Divorce Doesn’t Need To Be This Hard by Olga Khazan

Divorce Doesn’t Need To Be This Hard by Olga Khazan

After seeing this article, I’m kind of glad I never did get married – this article brings up the women trapped in abusive marriages, and some of these abused women said they wish they had never married to start with. That’s pretty sobering and goes against all the “rah rah marriage is great” propaganda that many conservatives and Christians are always spewing. 

(Link): Divorce Doesn’t Need To Be This Hard

Excerpts:

In a recent study, Greiner and a team of researchers examined low-income people’s attempts to get simple, uncontested divorces in Philadelphia over a period of five years.

Working with the Philadelphia Volunteers for the Indigent Program, a legal-aid organization, the researchers randomly assigned 74 divorce-seekers, out of 311, into a pool of people they would attempt to match with attorneys.

Those whom the team tried to match with lawyers were much more likely to successfully get a divorce within three years: About 46 percent of them got divorced in the county, compared with 9 percent of the control group, whose members were not matched with an attorney.

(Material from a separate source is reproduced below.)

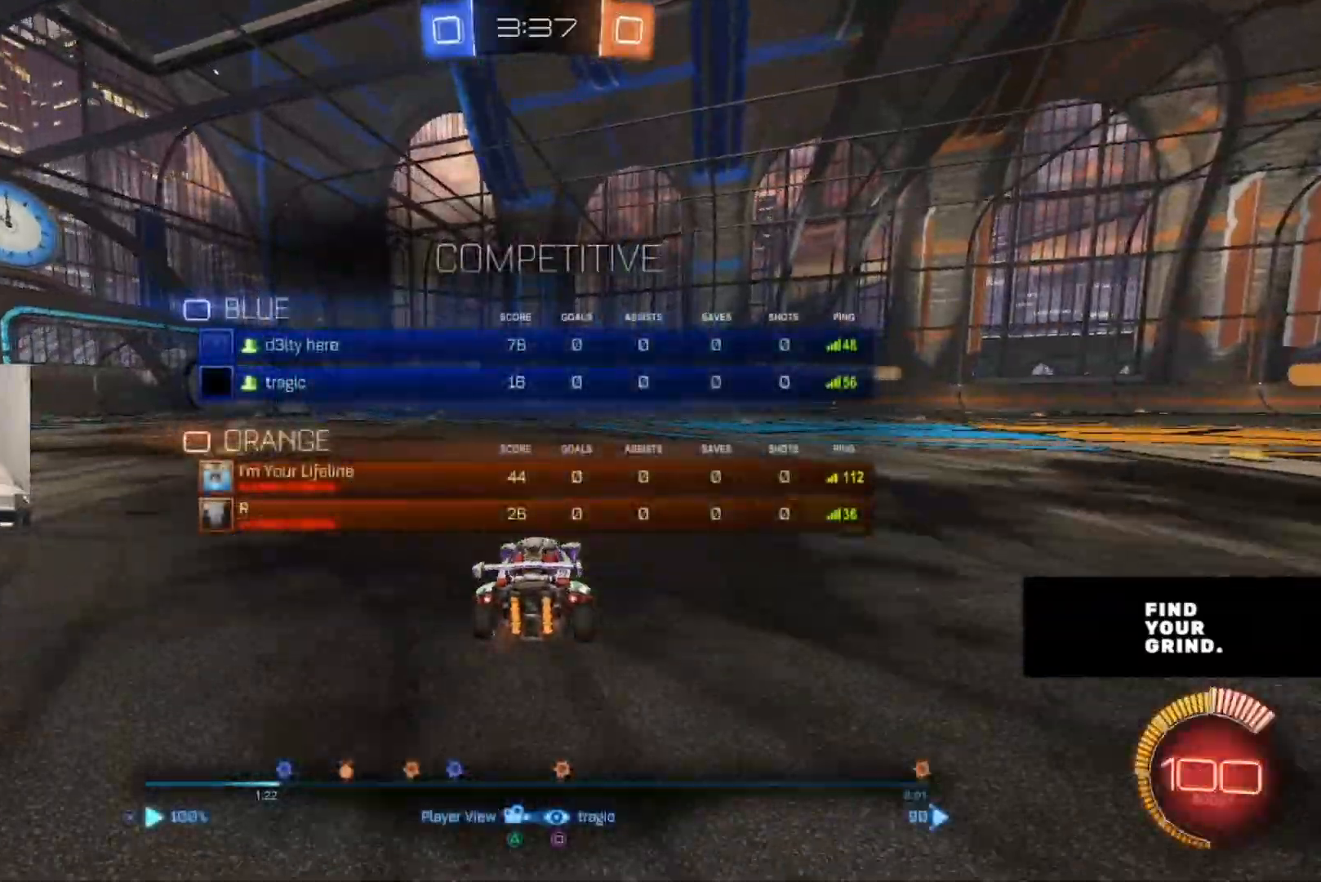
{"dt_ms": 1000, "buttons": [], "left_stick": "center", "right_stick": "center"}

(Not everyone the authors attempted to match with a lawyer actually got one: Some reconciled with their spouse, and attorneys could not reach others.)

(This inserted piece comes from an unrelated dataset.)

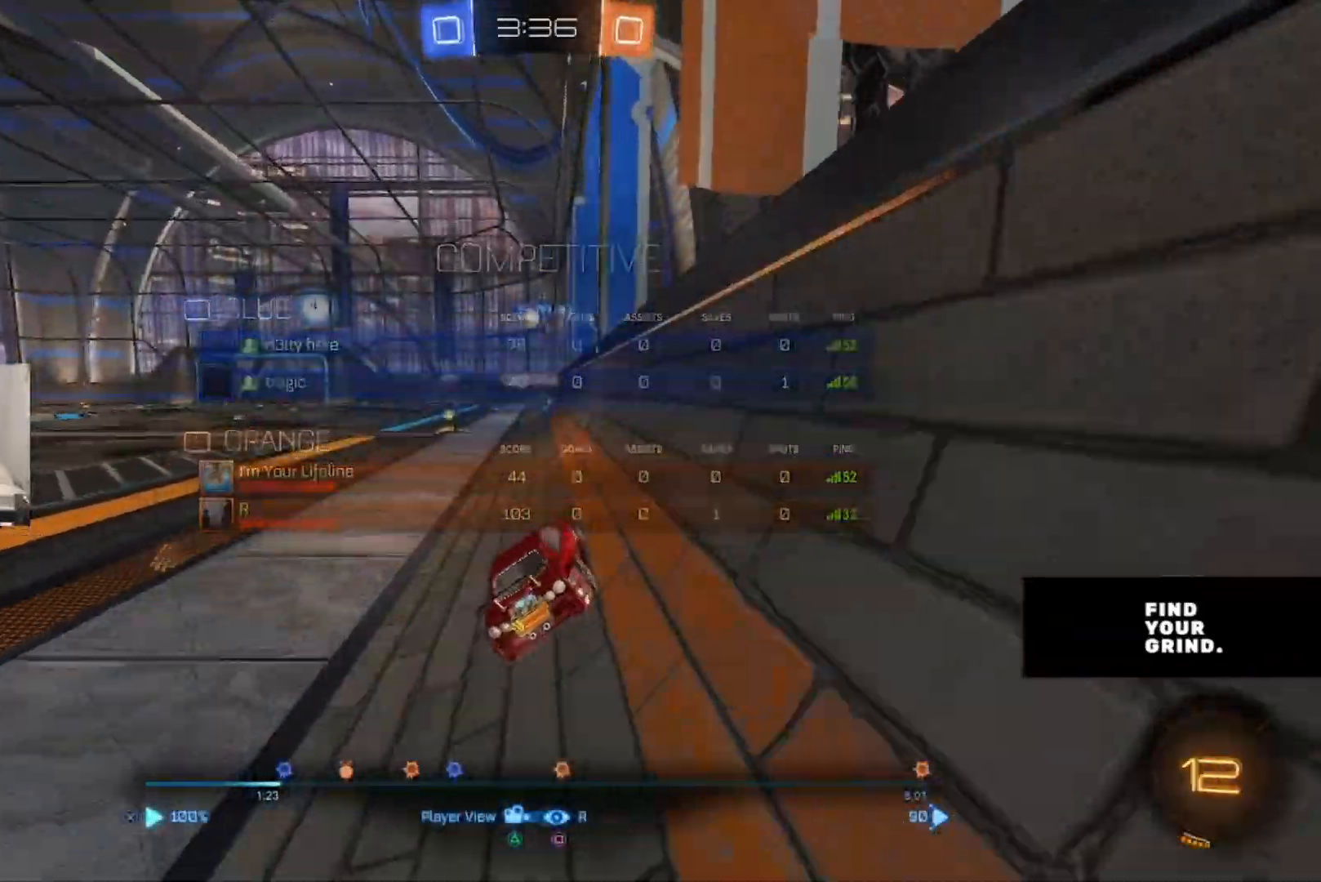
{"dt_ms": 500, "buttons": [], "left_stick": "center", "right_stick": "center", "events": []}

“You had to be quite lucky to get a divorce if you didn’t have a lawyer,” Greiner told me.

Uncontested divorces are those in which both parties agree to divorce and on how to divide assets.

Yet divorce requires spouses to sue each other, and doing so involves surmounting a series of complicated hurdles, even in the most straightforward cases.

Divorce laws vary by state and county, but in general, a person may have to hire a process server to get the divorce paperwork to their spouse, which costs about $200.

They may have to file complicated forms, face multiple waiting periods, and make multiple trips to the post office, courthouse, and a law library—none of which is likely to be open after 5 p.m.

At the time of the study, courthouse clerks in Philadelphia were not allowed to give legal advice, so they couldn’t answer basic questions about which forms were the right forms.
“I’ve studied law all my life, and I did not know what a praecipe to transmit the record to the prothonotary was,” Greiner said. “I have no idea what those words mean.”

Neither would someone without a law degree, presumably.